§ Page excerpt:
I’ve been trying to write up some new ideas about Wick rotation for a long time now, keep getting stuck as it becomes clear at various points that I haven’t gotten to the bottom of what is going on. To take a little break from that I thought it might be useful to write some more informal things here on the blog, about parts of this story that I do understand.
One thing I want to write about are two important papers by Konrad Osterwalder and Robert Schrader. The first is their Axioms for Euclidean Green’s Functions, published in Communications in Mathematical Physics in 1973. I’ll refer to this as the OS reconstruction paper. The second is Euclidean Fermi fields and a Feynman-Kac formula for Boson-Fermion models, published in Helvetica Physica Acta, also in 1973, which I’ll refer to as the Euclidean Fermi fields paper.
Konrad Osterwalder was the instructor in my Math 55 class at Harvard, my first semester there in the fall of 1975. I just found out while looking for some information about him that he passed away quite recently (December 19 last year). Back in 1975 Osterwalder was an assistant professor in mathematical physics at Harvard, and the Math 55 class he taught followed quite closely chapters 0-4 of Loomis and Sternberg’s Advanced Calculus, which at the time was the standard textbook for the course.
During my last term at Harvard (spring 1979) I took an upper level graduate class from Arthur Jaffe on the foundations of QFT. As a requirement of the course, I had to pick a relevant paper and write about it. The paper I picked was the Osterwalder-Schrader Euclidean Fermi fields paper. I was pretty much mystified by it, and remained so for many, many years. I’m planning to write something about this paper in a later blog post, here will concentrate on the OS reconstruction paper.

§ Data provided:
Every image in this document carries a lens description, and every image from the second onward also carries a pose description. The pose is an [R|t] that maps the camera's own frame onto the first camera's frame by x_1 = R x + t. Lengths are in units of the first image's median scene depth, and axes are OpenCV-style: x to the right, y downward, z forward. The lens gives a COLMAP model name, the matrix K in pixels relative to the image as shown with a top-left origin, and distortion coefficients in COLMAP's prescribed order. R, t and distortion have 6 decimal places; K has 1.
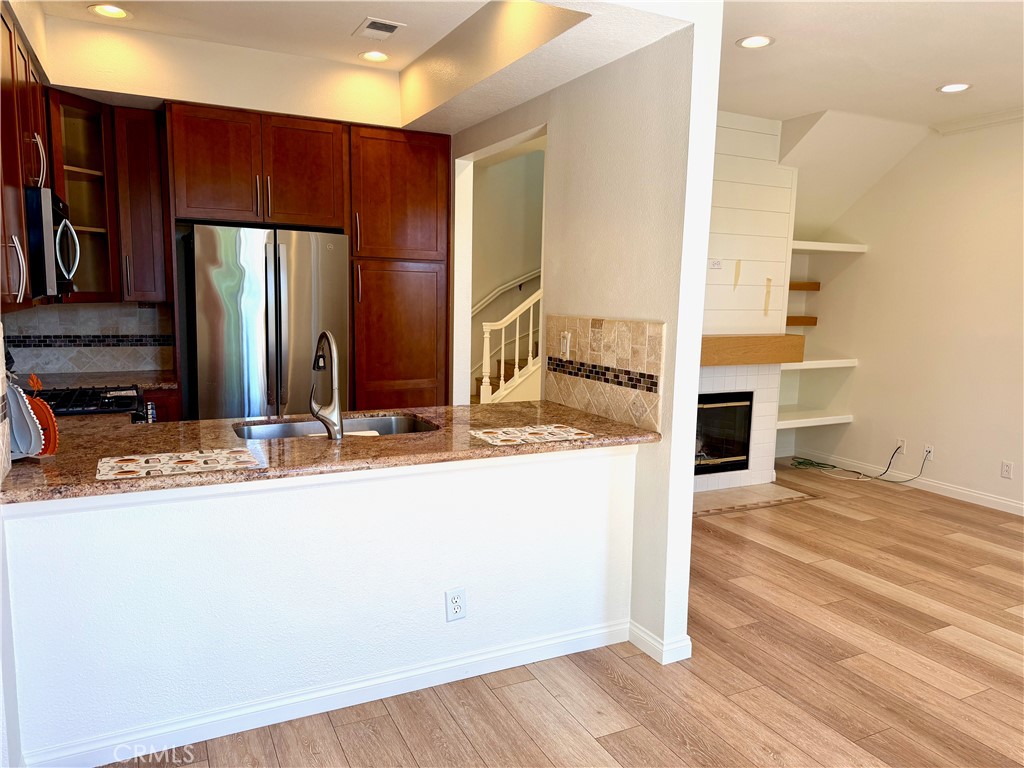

§ Exercise objective:
According to the post about Wick rotation, which textbook did the Math 55 class taught by Osterwalder follow? The material above stands apart from the post.

§ Response:
Chapters 0-4 of Loomis and Sternberg's Advanced Calculus.